/---
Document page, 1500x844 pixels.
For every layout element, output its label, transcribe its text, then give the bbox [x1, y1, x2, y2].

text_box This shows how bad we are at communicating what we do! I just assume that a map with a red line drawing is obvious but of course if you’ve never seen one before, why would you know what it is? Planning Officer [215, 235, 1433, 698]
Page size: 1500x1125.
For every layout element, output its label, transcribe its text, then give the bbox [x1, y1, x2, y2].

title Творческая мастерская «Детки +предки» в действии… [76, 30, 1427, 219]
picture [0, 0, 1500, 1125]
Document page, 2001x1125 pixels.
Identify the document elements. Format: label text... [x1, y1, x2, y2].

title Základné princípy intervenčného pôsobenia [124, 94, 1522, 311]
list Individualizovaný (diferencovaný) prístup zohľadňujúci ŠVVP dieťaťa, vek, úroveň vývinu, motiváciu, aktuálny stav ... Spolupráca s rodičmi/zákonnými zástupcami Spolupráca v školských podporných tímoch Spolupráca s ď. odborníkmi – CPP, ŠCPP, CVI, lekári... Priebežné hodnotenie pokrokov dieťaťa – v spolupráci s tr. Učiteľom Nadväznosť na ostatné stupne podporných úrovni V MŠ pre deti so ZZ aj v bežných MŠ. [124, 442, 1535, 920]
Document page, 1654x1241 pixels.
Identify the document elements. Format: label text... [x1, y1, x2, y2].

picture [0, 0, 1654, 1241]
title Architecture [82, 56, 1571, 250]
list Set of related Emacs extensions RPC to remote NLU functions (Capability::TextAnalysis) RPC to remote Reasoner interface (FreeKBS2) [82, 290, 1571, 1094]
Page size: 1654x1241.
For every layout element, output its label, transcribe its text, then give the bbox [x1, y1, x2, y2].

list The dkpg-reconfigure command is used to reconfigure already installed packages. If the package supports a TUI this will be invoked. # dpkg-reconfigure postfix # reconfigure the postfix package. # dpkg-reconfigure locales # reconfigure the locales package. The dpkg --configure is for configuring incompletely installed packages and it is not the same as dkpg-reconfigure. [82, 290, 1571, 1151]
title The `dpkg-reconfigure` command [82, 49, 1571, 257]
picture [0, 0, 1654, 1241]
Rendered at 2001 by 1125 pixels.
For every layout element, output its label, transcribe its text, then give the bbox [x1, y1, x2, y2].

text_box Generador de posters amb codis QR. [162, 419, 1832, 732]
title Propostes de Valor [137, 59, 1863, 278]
\---
### EXERCISE TASK
Give every line of the material above as a numbered list, leaving out the blank lines.

### WRITTEN RESPONSE
1. Document page, 1500x844 pixels.
2. For every layout element, output its label, transcribe its text, then give the bbox [x1, y1, x2, y2].
3. text_box This shows how bad we are at communicating what we do! I just assume that a map with a red line drawing is obvious but of course if you’ve never seen one before, why would you know what it is? Planning Officer [215, 235, 1433, 698]
4. Page size: 1500x1125.
5. For every layout element, output its label, transcribe its text, then give the bbox [x1, y1, x2, y2].
6. title Творческая мастерская «Детки +предки» в действии… [76, 30, 1427, 219]
7. picture [0, 0, 1500, 1125]
8. Document page, 2001x1125 pixels.
9. Identify the document elements. Format: label text... [x1, y1, x2, y2].
10. title Základné princípy intervenčného pôsobenia [124, 94, 1522, 311]
11. list Individualizovaný (diferencovaný) prístup zohľadňujúci ŠVVP dieťaťa, vek, úroveň vývinu, motiváciu, aktuálny stav ... Spolupráca s rodičmi/zákonnými zástupcami Spolupráca v školských podporných tímoch Spolupráca s ď. odborníkmi – CPP, ŠCPP, CVI, lekári... Priebežné hodnotenie pokrokov dieťaťa – v spolupráci s tr. Učiteľom Nadväznosť na ostatné stupne podporných úrovni V MŠ pre deti so ZZ aj v bežných MŠ. [124, 442, 1535, 920]
12. Document page, 1654x1241 pixels.
13. Identify the document elements. Format: label text... [x1, y1, x2, y2].
14. picture [0, 0, 1654, 1241]
15. title Architecture [82, 56, 1571, 250]
16. list Set of related Emacs extensions RPC to remote NLU functions (Capability::TextAnalysis) RPC to remote Reasoner interface (FreeKBS2) [82, 290, 1571, 1094]
17. Page size: 1654x1241.
18. For every layout element, output its label, transcribe its text, then give the bbox [x1, y1, x2, y2].
19. list The dkpg-reconfigure command is used to reconfigure already installed packages. If the package supports a TUI this will be invoked. # dpkg-reconfigure postfix # reconfigure the postfix package. # dpkg-reconfigure locales # reconfigure the locales package. The dpkg --configure is for configuring incompletely installed packages and it is not the same as dkpg-reconfigure. [82, 290, 1571, 1151]
20. title The `dpkg-reconfigure` command [82, 49, 1571, 257]
21. picture [0, 0, 1654, 1241]
22. Rendered at 2001 by 1125 pixels.
23. For every layout element, output its label, transcribe its text, then give the bbox [x1, y1, x2, y2].
24. text_box Generador de posters amb codis QR. [162, 419, 1832, 732]
25. title Propostes de Valor [137, 59, 1863, 278]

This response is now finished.